Exercises to complete:
a – Using the helicopter problem, answer each of these:
(i) Along what curve is the helicopter flying?
(ii) At what point is the soldier placed?
(iii) What formula does the hint say to use to find the distance?
b – Pick up the helicopter problem right after its final sentence and keep writing it.

Excerpt to read:
____________________

Question

An apache helicopter of enemy is flying along the curve given by $y = {x^2} + 7$. A soldier placed at $(3,7)$, wants to shoot down the helicopter when nearest to him. Find the nearest distance.

Answer 1

Hint: In the given question we are given that helicopter of the evening is flying along the curve and we have to find the points where the soldier can shoot down the helicopter when it is nearest to him so for that we will assume a point nearest to the soldier and assume as coordinate as ($x$,$y$) and find the distance between the nearest point and the soldier by using the distance formula.

____________________

Raw data:
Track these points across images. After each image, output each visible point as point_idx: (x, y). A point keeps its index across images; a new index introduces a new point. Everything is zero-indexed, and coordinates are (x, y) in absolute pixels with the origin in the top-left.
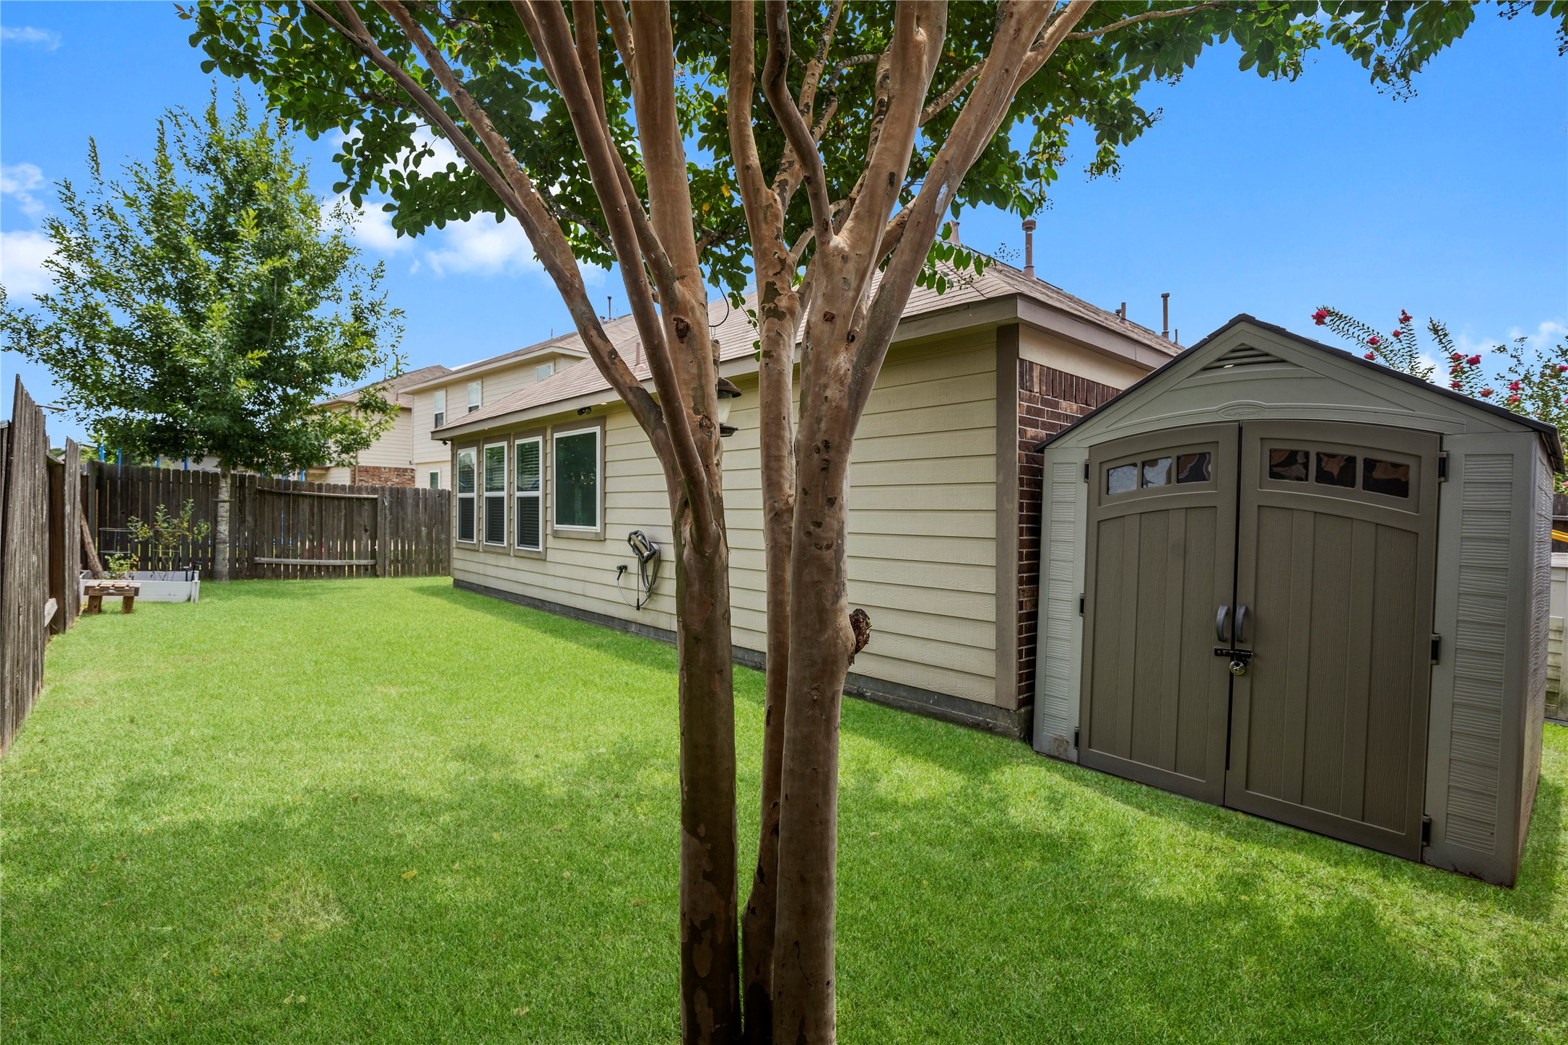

____________________

Numbered responses:
a –
(i) y = x² + 7
(ii) (3, 7)
(iii) The distance formula

b –
S=$\sqrt {{{({x_2} - {x_1})}^2} + {{({y_2} - {y_1})}^2}} $
Here S is the distance and ${x_2}$ and ${x_1}$ be the $x$ coordinate and ${y_2}$${y_1}$ be the $y$ coordinates as the point lies on the curve we will substitute the value and they find the minimum |maximum distance by finding the solution of the equation and find the coordinates of $x$ and $y$ and then finding the value of distance.

Complete step by step answer:
Step1: The given is-$y = {x^2} + 7$
Let s be the distance between helicopter soldier at $(3,7)$
S=$\sqrt {{{({x_2} - {x_1})}^2} + {{({y_2} - {y_1})}^2}} $
S=$\sqrt {{{(x - 3)}^2} + {{(y - 7)}^2}} $…..(1)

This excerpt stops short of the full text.